It is, however, far from risk-free. Its opponents fear that far from creating jobs in the US, it will encourage their exportation to Mexico, where labour is cheaper and environmental protection laws laxer. Some losses are inevitable. Indeed, the American automobile industry has been among the agreement's strongest advocates because it hopes to take advantage of those lower costs, and compete more effectively with the Japanese.

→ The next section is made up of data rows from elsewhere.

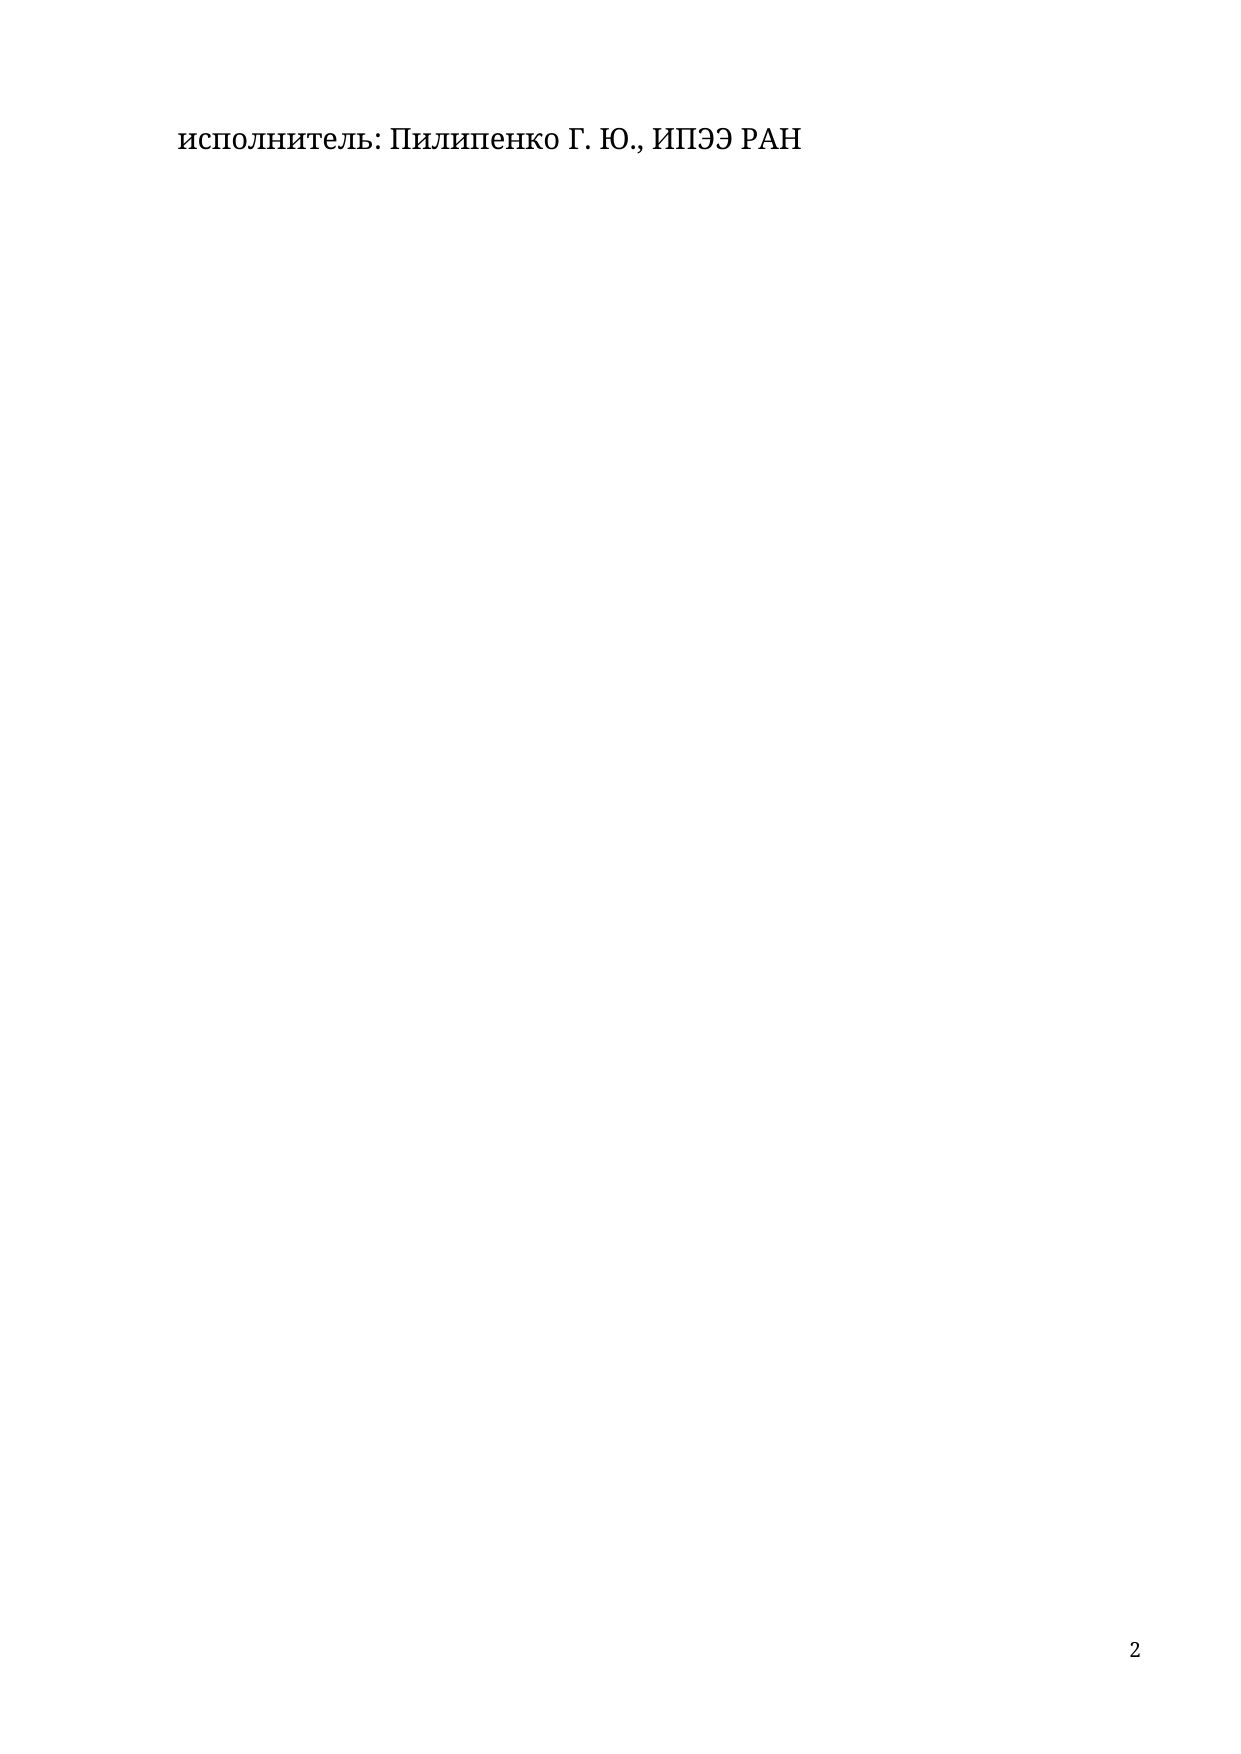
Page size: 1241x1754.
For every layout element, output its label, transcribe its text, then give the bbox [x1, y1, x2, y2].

text исполнитель: Пилипенко Г. Ю., ИПЭЭ РАН [177, 118, 1152, 158]
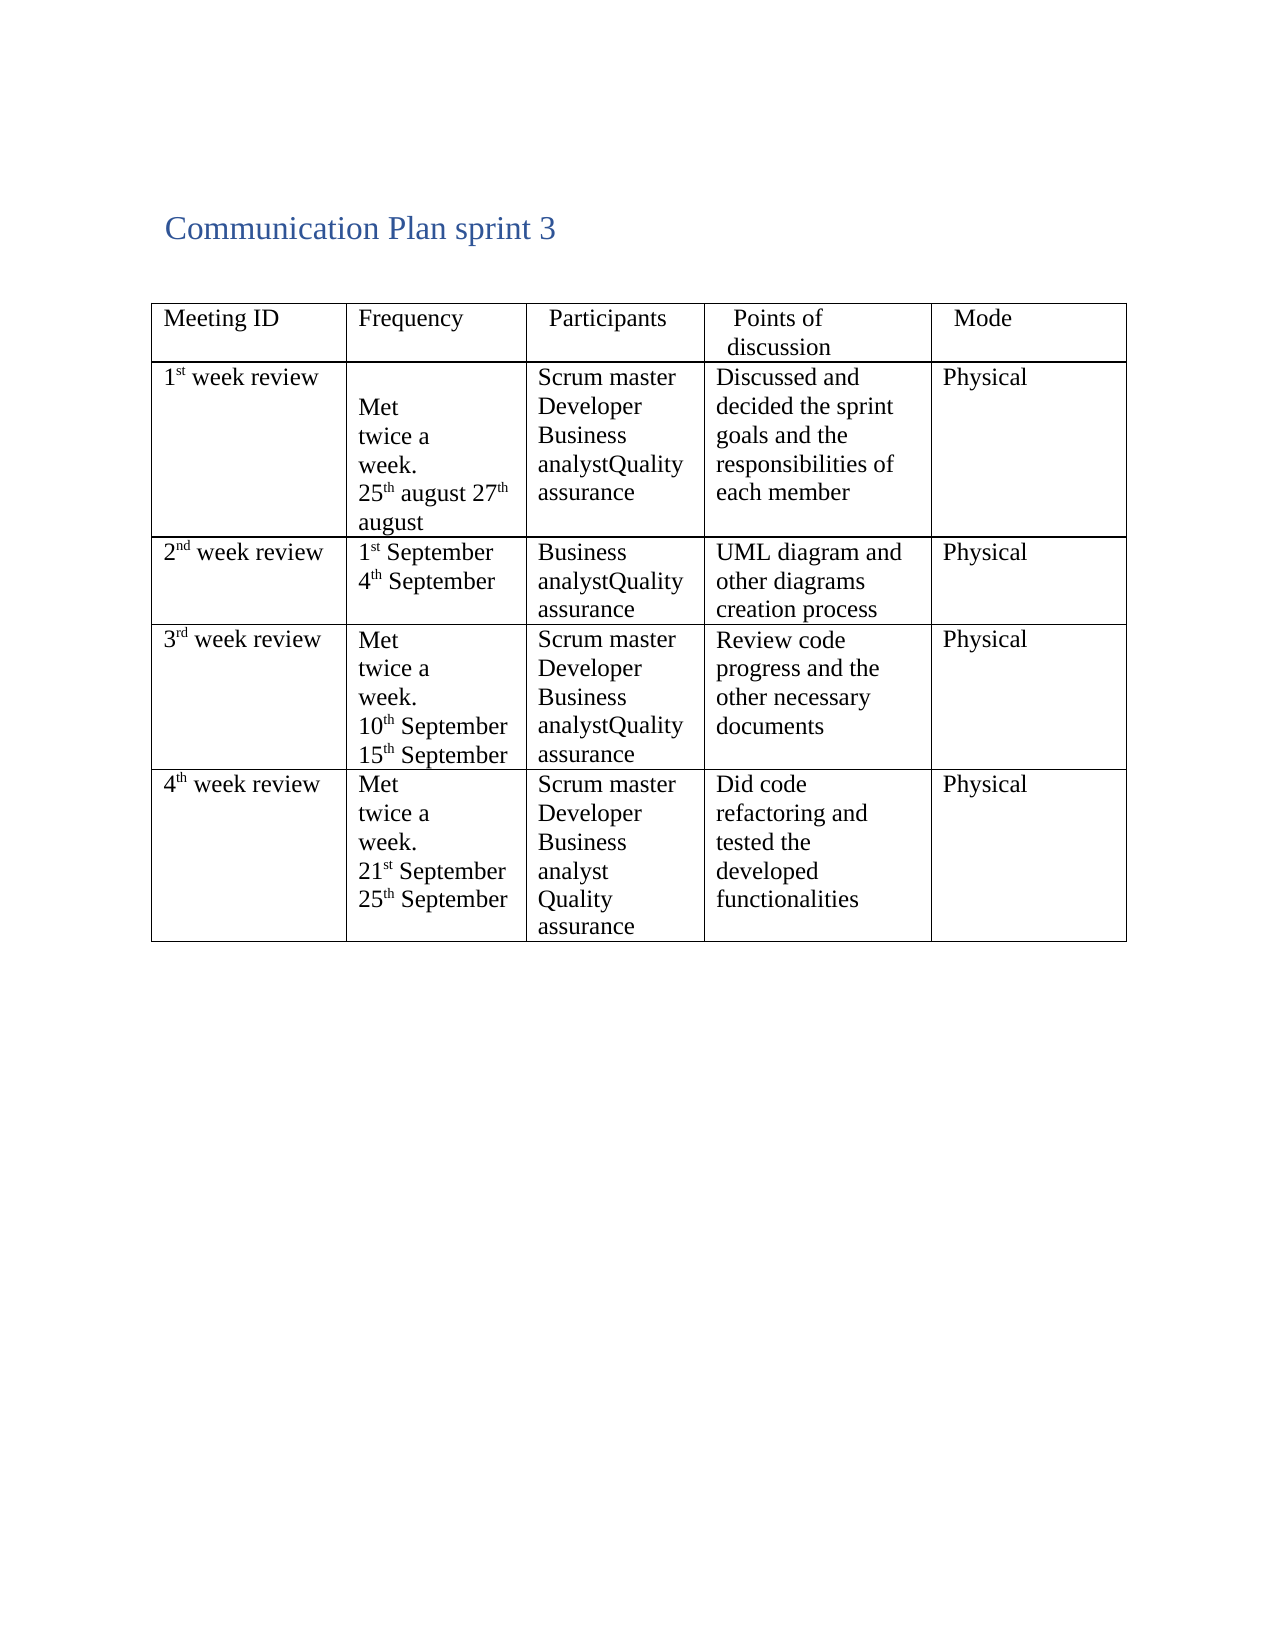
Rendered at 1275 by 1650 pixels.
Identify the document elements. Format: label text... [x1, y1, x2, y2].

table_cell Did code refactoring and tested the developed functionalities [705, 770, 931, 941]
table_cell Scrum master Developer Business analystQuality assurance [527, 625, 704, 768]
table_header Mode [932, 304, 1126, 361]
table_cell Met twice a week. 21st September 25th September [347, 770, 526, 941]
table_cell 2nd week review [152, 538, 346, 624]
table_cell UML diagram and other diagrams creation process [705, 538, 931, 624]
table_cell Business analystQuality assurance [527, 538, 704, 624]
table_header Participants [527, 304, 704, 361]
table_header Points of discussion [705, 304, 931, 361]
table_cell 1st week review [152, 363, 346, 536]
table_cell Scrum master Developer Business analyst Quality assurance [527, 770, 704, 941]
table_header Meeting ID [152, 304, 346, 361]
table_header Frequency [347, 304, 526, 361]
table_cell Met twice a week. 10th September 15th September [347, 625, 526, 768]
subtitle Communication Plan sprint 3 [23, 208, 1271, 247]
table_cell Discussed and decided the sprint goals and the responsibilities of each member [705, 363, 931, 536]
table_cell 3rd week review [152, 625, 346, 768]
table_cell Physical [932, 625, 1126, 768]
table_cell 4th week review [152, 770, 346, 941]
table_cell Physical [932, 538, 1126, 624]
table_cell Review code progress and the other necessary documents [705, 625, 931, 768]
table_cell Physical [932, 363, 1126, 536]
table_cell Scrum master Developer Business analystQuality assurance [527, 363, 704, 536]
table_cell Physical [932, 770, 1126, 941]
table_cell 1st September 4th September [347, 538, 526, 624]
table_cell Met twice a week. 25th august 27th august [347, 363, 526, 536]
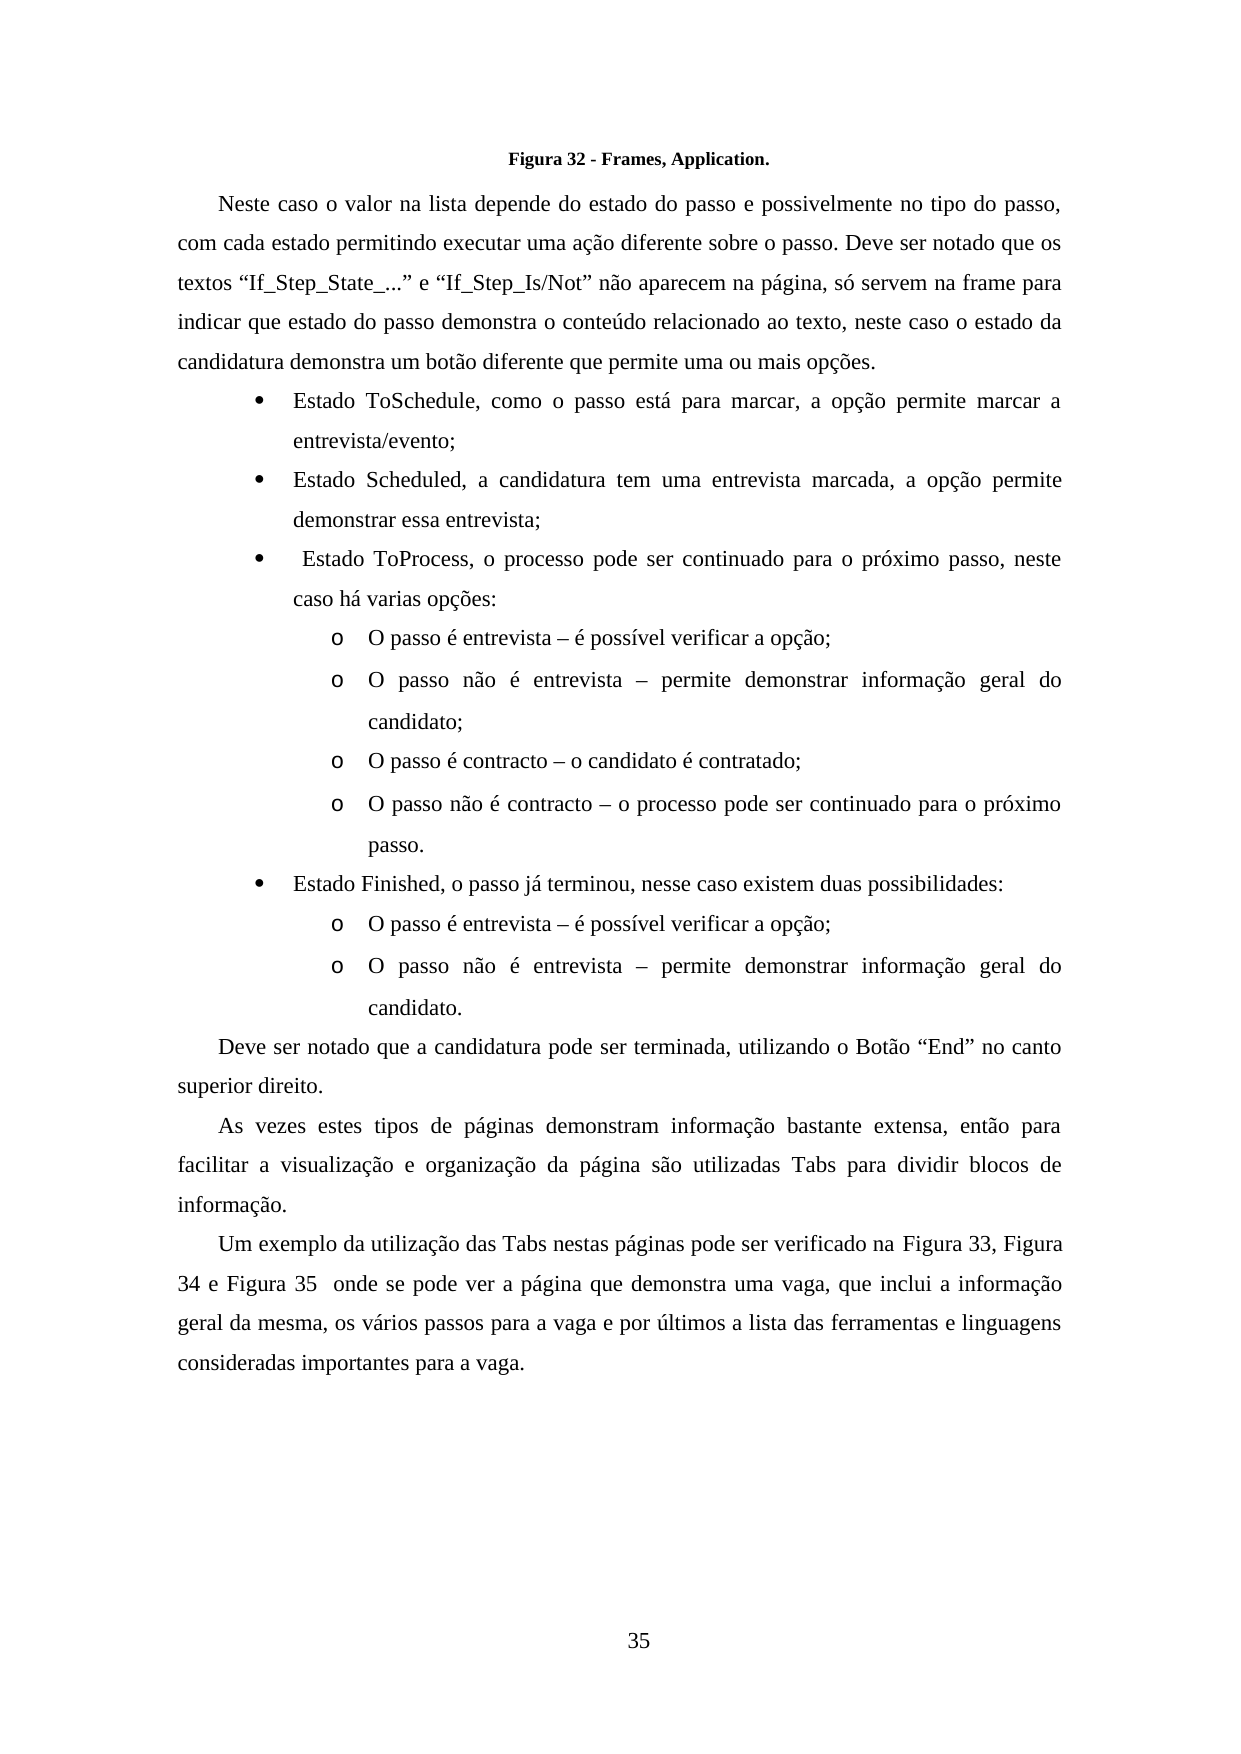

The expectation is that it will be the dirtier jobs that head south, while jobs that require greater skills will be created in the US by increased exports. If that proves to be the case, it might reduce the level of illegal immigration from Mexico. It would also tend to swell the ranks of America's unskilled, unemployed underclass. But the assumption may prove wrong. The Mexicans are a determinedly upwardly mobile and adaptable people. Some highly skilled jobs will head south, too. The process will be gradual, since tariffs on sensitive goods are being phased out over five to fifteen years. Naturally, there will also be large gains to the US, as its exports displace less competitive and hitherto protected products in a Mexican market of 82 million consumers.
If President Bush's genuine belief in the value of free - or freer - trade is to his credit, so a fortiori is that of his opponent, Bill Clinton. With trade unionists bulking large in their constituency, the Democrats are traditionally more protectionist than the employer-oriented Republicans. Mr Clinton is about as free trade a Democratic candidate as could reasonably be expected. He has publicly approved the Nafta concept. Its critics have been led by the Democratic Congressman Richard Gephardt. He wants, inter alia, a cross-border transaction tax to raise funds to train displaced workers, enforce environmental protection and boost infrastructure development.
The pact will have to be ratified in all three countries. In the US, that will be well after the presidential election, and could result in serious emasculation by Congress. For world trade as a whole, the chief danger is that it creates a market big enough to encourage the idea that protectionism might be a viable strategy: that is the basis of America's fear of the EC; and of Japan's fear of Nafta, where the minimum North American content of duty-free cars has been sharply raised. Nafta could, in short, do real damage if it reduced the determination of a new administration to clinch the long-running negotiations for the further reduction of global trade barriers within the General Agreement on Tariffs and Trade.